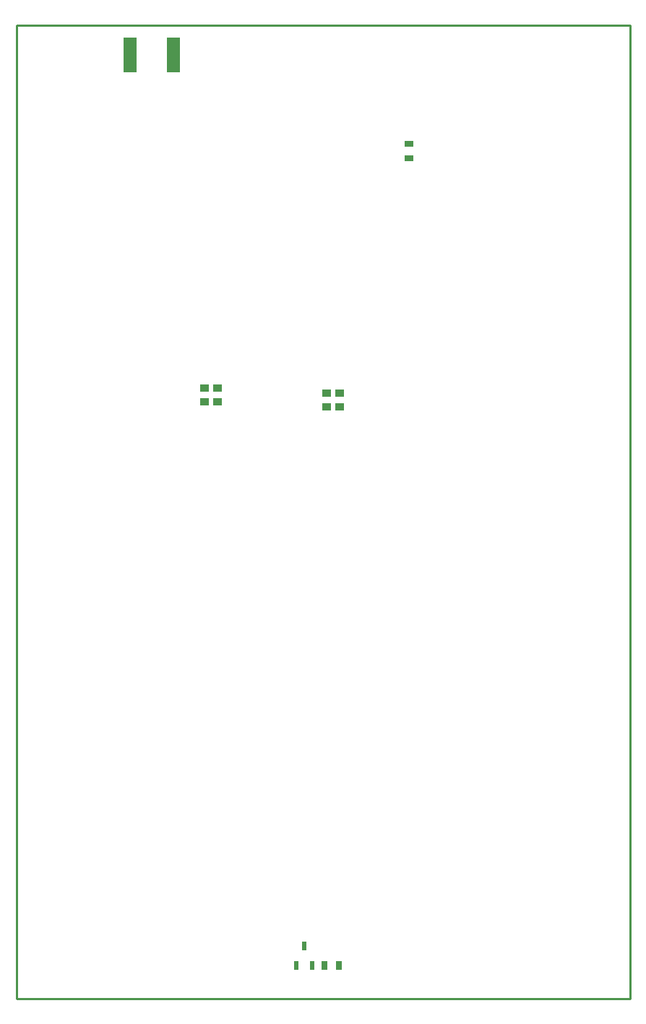
<source format=gbp>
G04*
G04 #@! TF.GenerationSoftware,Altium Limited,Altium Designer,18.1.7 (191)*
G04*
G04 Layer_Color=128*
%FSLAX25Y25*%
%MOIN*%
G70*
G01*
G75*
%ADD14C,0.01000*%
%ADD43R,0.03937X0.03150*%
%ADD45R,0.05984X0.15984*%
%ADD59R,0.03937X0.03740*%
%ADD66R,0.03150X0.03937*%
%ADD139R,0.02362X0.03937*%
D14*
X28500Y-500D02*
Y448500D01*
Y-500D02*
X28800D01*
X311500D01*
X311500Y448500D02*
X311500Y-500D01*
X28500Y448500D02*
X311500D01*
D43*
X209500Y387154D02*
D03*
Y393847D02*
D03*
D45*
X101000Y434642D02*
D03*
X81000D02*
D03*
D59*
X121100Y274850D02*
D03*
X121100Y281150D02*
D03*
X177700Y278650D02*
D03*
Y272350D02*
D03*
X115100Y274850D02*
D03*
Y281150D02*
D03*
X171700Y278650D02*
D03*
Y272350D02*
D03*
D66*
X177146Y14800D02*
D03*
X170454Y14800D02*
D03*
D139*
X165040Y14773D02*
D03*
X157560Y14772D02*
D03*
X161300Y23828D02*
D03*
M02*

</source>
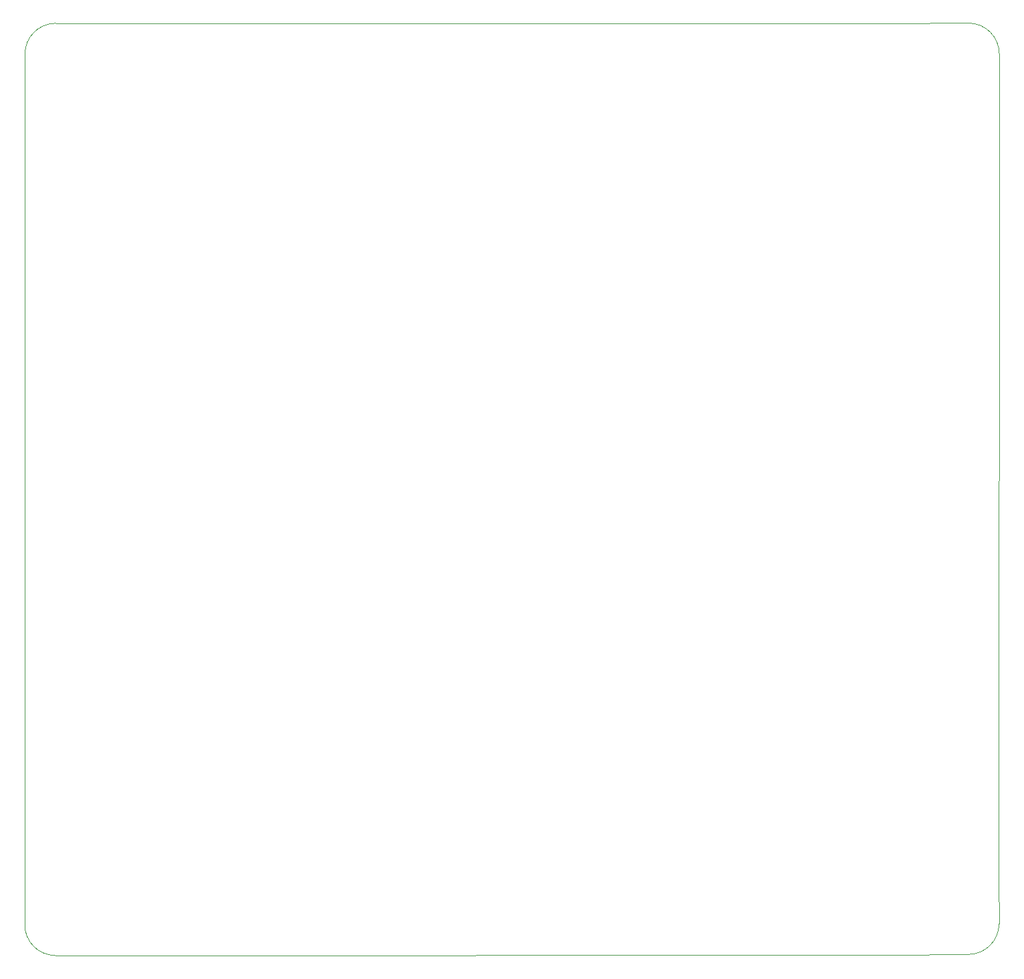
<source format=gbr>
%TF.GenerationSoftware,KiCad,Pcbnew,8.0.9-8.0.9-0~ubuntu24.04.1*%
%TF.CreationDate,2025-06-09T21:45:27+03:00*%
%TF.ProjectId,BLDC Motor Driver,424c4443-204d-46f7-946f-722044726976,rev?*%
%TF.SameCoordinates,Original*%
%TF.FileFunction,Profile,NP*%
%FSLAX46Y46*%
G04 Gerber Fmt 4.6, Leading zero omitted, Abs format (unit mm)*
G04 Created by KiCad (PCBNEW 8.0.9-8.0.9-0~ubuntu24.04.1) date 2025-06-09 21:45:27*
%MOMM*%
%LPD*%
G01*
G04 APERTURE LIST*
%TA.AperFunction,Profile*%
%ADD10C,0.050000*%
%TD*%
G04 APERTURE END LIST*
D10*
X229900000Y-155900000D02*
G75*
G02*
X225900000Y-159900000I-4000100J100D01*
G01*
X215735489Y-159960536D02*
X225900000Y-159900000D01*
X229900000Y-155900000D02*
X229875000Y-150225000D01*
X229910489Y-47085536D02*
X229927989Y-42763037D01*
X103285489Y-42788037D02*
G75*
G02*
X107285489Y-38788039I4000001J-3D01*
G01*
X215763478Y-38823573D02*
X107285489Y-38788037D01*
X103239511Y-150364464D02*
X103264511Y-156039464D01*
X225927989Y-38763037D02*
G75*
G02*
X229927963Y-42763037I11J-3999963D01*
G01*
X103239511Y-150364464D02*
X103275000Y-47125000D01*
X107264511Y-160039464D02*
G75*
G02*
X103264536Y-156039464I-11J3999964D01*
G01*
X107264511Y-160039464D02*
X215735489Y-159960536D01*
X103285489Y-42788037D02*
X103275000Y-47125000D01*
X229875000Y-150225000D02*
X229910489Y-47085536D01*
X225927989Y-38763037D02*
X215763478Y-38823573D01*
M02*

</source>
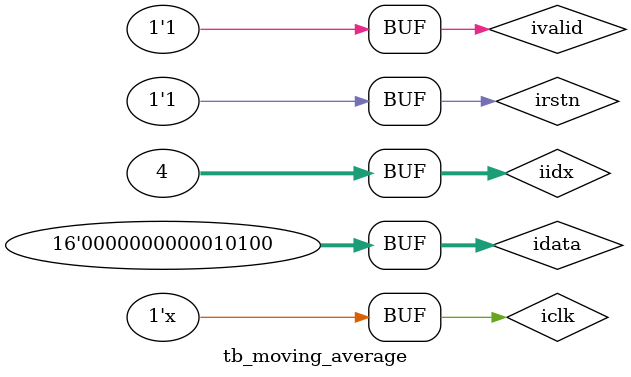
<source format=v>
module tb_moving_average();
    parameter burst_size = 4;
    reg [15:0] idata;
    reg [31:0] iidx;
    reg iclk, irstn, ivalid;
    wire [15:0] odata;
    wire ovalid;
    wire [31:0] oidx;


    moving_average #(.BURST_SIZE(burst_size))
    dut0(
        .idata(idata),
        .iclk(iclk),
        .irstn(irstn),
        .ivalid(ivalid),
        .iidx(iidx),
        .ovalid(ovalid),
        .oidx(oidx),
        .odata(odata)
        );
    initial 
	begin
	iclk = 0;
	end
	always #10 iclk = ~iclk; 
	
	initial	begin
		irstn = 0;
		#35 irstn = 1; 
		#10 idata = 16'd0; ivalid = 1'b1; iidx = 31'd0;
		#20 idata = 16'd2; iidx = 31'd1;
		#20 idata = 16'd4; iidx = 31'd2;
		#20 idata = 16'd6; iidx = 31'd3;
		#20 idata = 16'd8; iidx = 31'd4;
		#20 idata = 16'd10; iidx = 31'd5;
		#20 idata = 16'd12; iidx = 31'd6;
		#20 ivalid = 1'b0;
		#20 irstn=1'b0; ivalid = 1'b1; 
		#20 irstn = 1'b1; idata = 16'd4; iidx = 31'd0;
		#20 idata = 16'd8; iidx = 31'd1;
		#20 idata = 16'd12; iidx = 31'd2;
		#20 idata = 16'd16; iidx = 31'd3;
		#20 idata = 16'd20; iidx = 31'd4;
		$monitor("idata=%d, ivalid=%d, iidx=%d, odata=%d, ovalid=%d, oidx=%d", idata, ivalid, iidx, odata, ovalid, oidx);
	end
	
endmodule
</source>
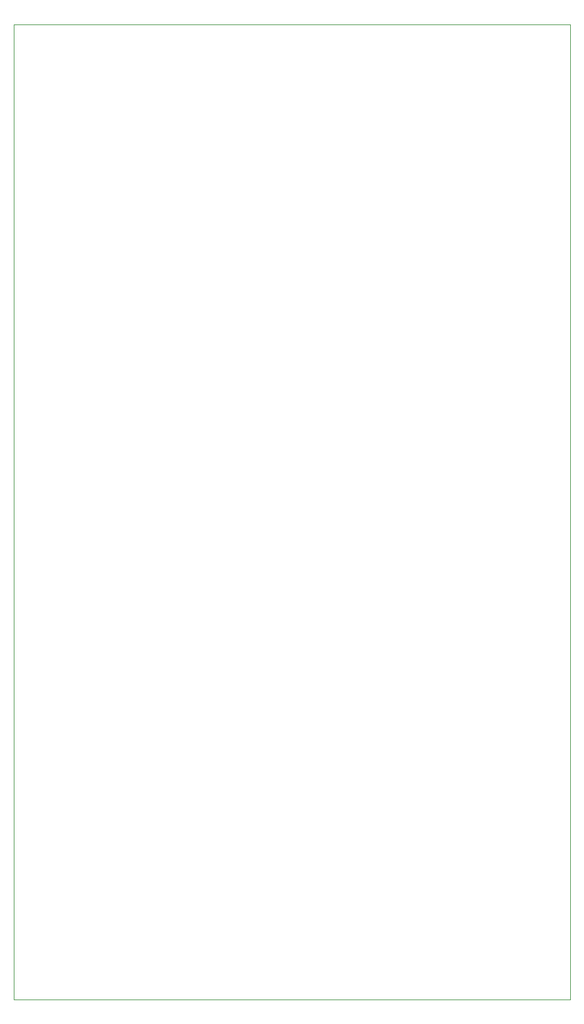
<source format=gbr>
%TF.GenerationSoftware,KiCad,Pcbnew,8.0.2*%
%TF.CreationDate,2024-08-18T00:41:24+05:30*%
%TF.ProjectId,DEC_R_BOX,4445435f-525f-4424-9f58-2e6b69636164,rev?*%
%TF.SameCoordinates,Original*%
%TF.FileFunction,Profile,NP*%
%FSLAX46Y46*%
G04 Gerber Fmt 4.6, Leading zero omitted, Abs format (unit mm)*
G04 Created by KiCad (PCBNEW 8.0.2) date 2024-08-18 00:41:24*
%MOMM*%
%LPD*%
G01*
G04 APERTURE LIST*
%TA.AperFunction,Profile*%
%ADD10C,0.050000*%
%TD*%
G04 APERTURE END LIST*
D10*
X41450000Y-30000000D02*
X116475000Y-30000000D01*
X116475000Y-161550000D01*
X41450000Y-161550000D01*
X41450000Y-30000000D01*
M02*

</source>
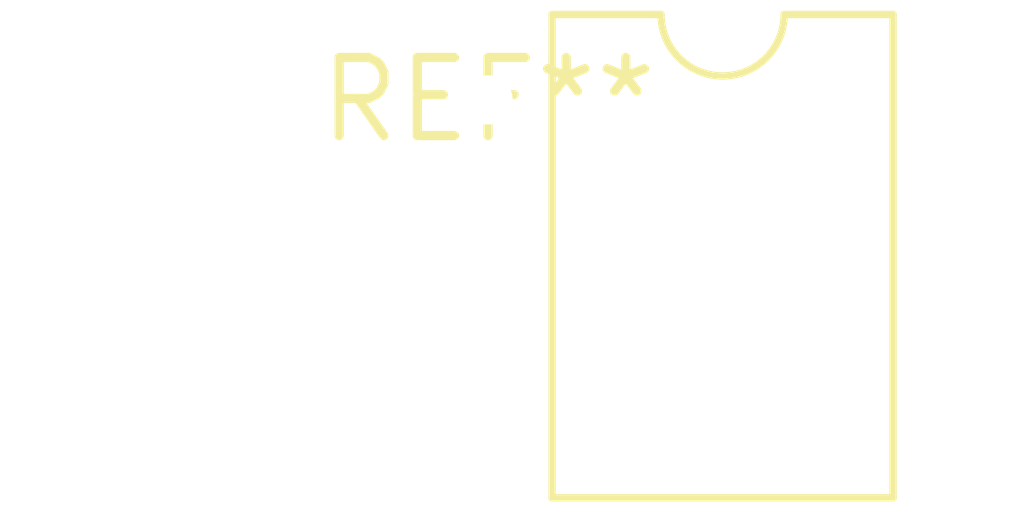
<source format=kicad_pcb>
(kicad_pcb (version 20240108) (generator pcbnew)

  (general
    (thickness 1.6)
  )

  (paper "A4")
  (layers
    (0 "F.Cu" signal)
    (31 "B.Cu" signal)
    (32 "B.Adhes" user "B.Adhesive")
    (33 "F.Adhes" user "F.Adhesive")
    (34 "B.Paste" user)
    (35 "F.Paste" user)
    (36 "B.SilkS" user "B.Silkscreen")
    (37 "F.SilkS" user "F.Silkscreen")
    (38 "B.Mask" user)
    (39 "F.Mask" user)
    (40 "Dwgs.User" user "User.Drawings")
    (41 "Cmts.User" user "User.Comments")
    (42 "Eco1.User" user "User.Eco1")
    (43 "Eco2.User" user "User.Eco2")
    (44 "Edge.Cuts" user)
    (45 "Margin" user)
    (46 "B.CrtYd" user "B.Courtyard")
    (47 "F.CrtYd" user "F.Courtyard")
    (48 "B.Fab" user)
    (49 "F.Fab" user)
    (50 "User.1" user)
    (51 "User.2" user)
    (52 "User.3" user)
    (53 "User.4" user)
    (54 "User.5" user)
    (55 "User.6" user)
    (56 "User.7" user)
    (57 "User.8" user)
    (58 "User.9" user)
  )

  (setup
    (pad_to_mask_clearance 0)
    (pcbplotparams
      (layerselection 0x00010fc_ffffffff)
      (plot_on_all_layers_selection 0x0000000_00000000)
      (disableapertmacros false)
      (usegerberextensions false)
      (usegerberattributes false)
      (usegerberadvancedattributes false)
      (creategerberjobfile false)
      (dashed_line_dash_ratio 12.000000)
      (dashed_line_gap_ratio 3.000000)
      (svgprecision 4)
      (plotframeref false)
      (viasonmask false)
      (mode 1)
      (useauxorigin false)
      (hpglpennumber 1)
      (hpglpenspeed 20)
      (hpglpendiameter 15.000000)
      (dxfpolygonmode false)
      (dxfimperialunits false)
      (dxfusepcbnewfont false)
      (psnegative false)
      (psa4output false)
      (plotreference false)
      (plotvalue false)
      (plotinvisibletext false)
      (sketchpadsonfab false)
      (subtractmaskfromsilk false)
      (outputformat 1)
      (mirror false)
      (drillshape 1)
      (scaleselection 1)
      (outputdirectory "")
    )
  )

  (net 0 "")

  (footprint "Toshiba_11-7A9" (layer "F.Cu") (at 0 0))

)

</source>
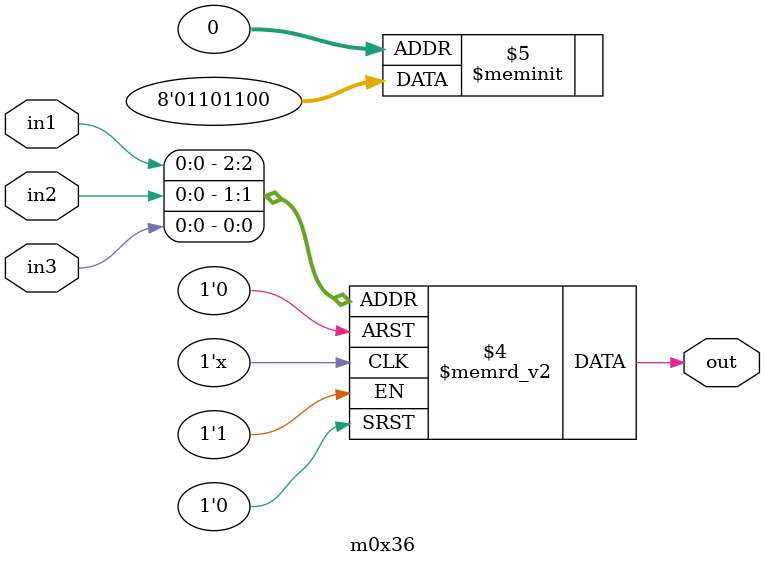
<source format=v>
module m0x36(output out, input in1, in2, in3);

   always @(in1, in2, in3)
     begin
        case({in1, in2, in3})
          3'b000: {out} = 1'b0;
          3'b001: {out} = 1'b0;
          3'b010: {out} = 1'b1;
          3'b011: {out} = 1'b1;
          3'b100: {out} = 1'b0;
          3'b101: {out} = 1'b1;
          3'b110: {out} = 1'b1;
          3'b111: {out} = 1'b0;
        endcase // case ({in1, in2, in3})
     end // always @ (in1, in2, in3)

endmodule // m0x36
</source>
===
TASK INSTRUCTIONS>
As you read the records above, find each line that contains "ProjectId" and copy it.

ANSWER SECTION>
%TF.ProjectId,BLDC Motor Driver,424c4443-204d-46f7-946f-722044726976,rev?*%
%TF.ProjectId,DEC_R_BOX,4445435f-525f-4424-9f58-2e6b69636164,rev?*%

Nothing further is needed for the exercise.